EXCERPTED PASSAGE:
★ ★ ★ ★
He mentioned that the new imported buses in the BRT system actually came equipped with features for disabled passengers, including ramps and wheelchair restraints, but he claimed they could not be used because the rest of the city’s physical infrastructure, including pavements, do not allow for it.
Lin Khaing, the deputy head of the Yangon City Development Committee’s engineering department for roads and bridges, told The Irrawaddy that they had in fact built pavements with slopes and ramps in “most” areas of the city, stopping short of other infrastructure due to budgetary restraints.
Besides these physical barriers, prevailing attitudes and discrimination also discourage the disabled community from stepping out of their houses, Nay Lin Soe explained.
When people in wheelchairs hail a taxi on the street, drivers immediately ask which hospital he or she wants to go to, assuming that disabled people have no reason to go out besides for medical purposes, he said.
“We are not [medical] patients,” he said. “We have abilities and qualifications to participate in the areas of health, education and human rights.”
Aung Ko Myint, who chairs the Myanmar National Federation of People with Disabilities, echoed Nay Lin Soe’s opinions. As a visually impaired person, Aung Ko Myint shared his experience of taking buses in Rangoon.
“Bus conductors call disabled people ‘sick’,” he said. “They consider us burdens, delaying their buses.”
“Don’t even talk to me about trains!” he said. “There is so much to be done with Rangoon’s trains, even for people without disabilities.”
However, he expressed some optimism, saying that bus conductors don’t refuse to take disabled people like they used to.
Aung Ko Myint believes that the disabled community is wasted as a potential workforce because structural barriers force them to stay inside instead of contributing to society.
The Myanmar National Association of the Blind, also led by Aung Ko Myint, has held several training workshops for bus conductors and drivers under Rangoon Division’s Motor Vehicles Supervisory Committee—known locally by the Burmese language acronym Ma Hta Tha—on accommodating and aiding visually impaired passengers.
Hla Aung, who chairs Ma Hta Tha, said the committee is keen to encourage further trainings of this kind, after the committee had observed an improvement in bus conductors and drivers helping visually impaired passengers.
According to Aung Ko Myint, rapid development in Rangoon is making it even harder for disabled people to cope, with frequent changes in the physical environment brought about by a construction spree over recent years.
★ ★ ★ ★
REQUIREMENT A: Please sum up the excerpt on disabled people and transport in Rangoon in two sentences.
REQUIREMENT B: Write the next part of the excerpt on disabled people and transport in Rangoon, picking up after its last sentence.
The material that comes next plays no part in this work.
★ ★ ★ ★
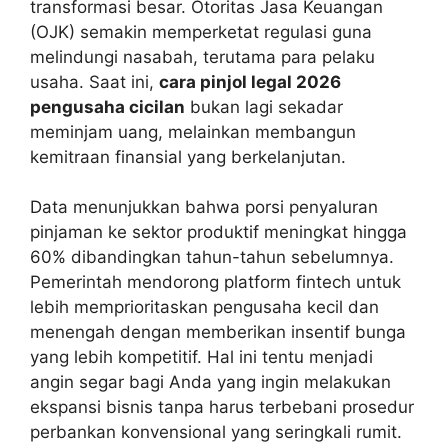
transformasi besar. Otoritas Jasa Keuangan
(OJK) semakin memperketat regulasi guna
melindungi nasabah, terutama para pelaku
usaha. Saat ini,
cara pinjol legal 2026
pengusaha cicilan
bukan lagi sekadar
meminjam uang, melainkan membangun
kemitraan finansial yang berkelanjutan.
Data menunjukkan bahwa porsi penyaluran
pinjaman ke sektor produktif meningkat hingga
60% dibandingkan tahun-tahun sebelumnya.
Pemerintah mendorong platform fintech untuk
lebih memprioritaskan pengusaha kecil dan
menengah dengan memberikan insentif bunga
yang lebih kompetitif. Hal ini tentu menjadi
angin segar bagi Anda yang ingin melakukan
ekspansi bisnis tanpa harus terbebani prosedur
perbankan konvensional yang seringkali rumit.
★ ★ ★ ★
TASK RESPONSE A: Disabled people in Rangoon face physical barriers, such as bus ramps that go unused because the city's pavements do not allow for them, as well as discriminatory attitudes from taxi drivers and bus conductors who treat them as sick. Aung Ko Myint's association has trained bus conductors and drivers to aid visually impaired passengers, and Ma Hta Tha has observed improvement, though rapid construction is making it even harder for disabled people to cope.

TASK RESPONSE B:
Rural areas may be safer for disabled people with fewer vehicles and less change, he said.
Aung Ko Myint believes that proper legal protection would be most effective in lowering physical barriers and combating discrimination. A new law on the rights of persons with disabilities was enacted in June 2015; the government is preparing by-laws while consulting different stakeholders.
Aung Ko Myint is not fully satisfied with the law, however, saying it is too “generic” and wasn’t drafted inclusively, considering different varieties of impairment.
The law requires that new public infrastructure including pavements, foot bridges, schools and hospitals be made accessible to disabled people, but it does not outline punishments or fines for those who fail in this regard.
“When leaders pledge to work for all people in the country, they have to know that the country houses disabled people too,” Nay Lin Soe said.
When policymakers talk about inclusive education and disabled-friendly working environments, it is important to understand the role of accessible public transport in allowing disabled people to reach their schools and workplaces, he explained.
“Everybody has their own weaknesses but our weaknesses are visible,” he said. “Our abilities should not be neglected because of this.”
Emphasizing the great deal that needs to be done for the country’s disabled population, which has been “neglected” by past governments, Aung Ko Myint said it was important that it be understood that disabled people are not asking for “privileges” but “equality and inclusivity.”
“We don’t want sympathy, but we ask for empathy,” he said.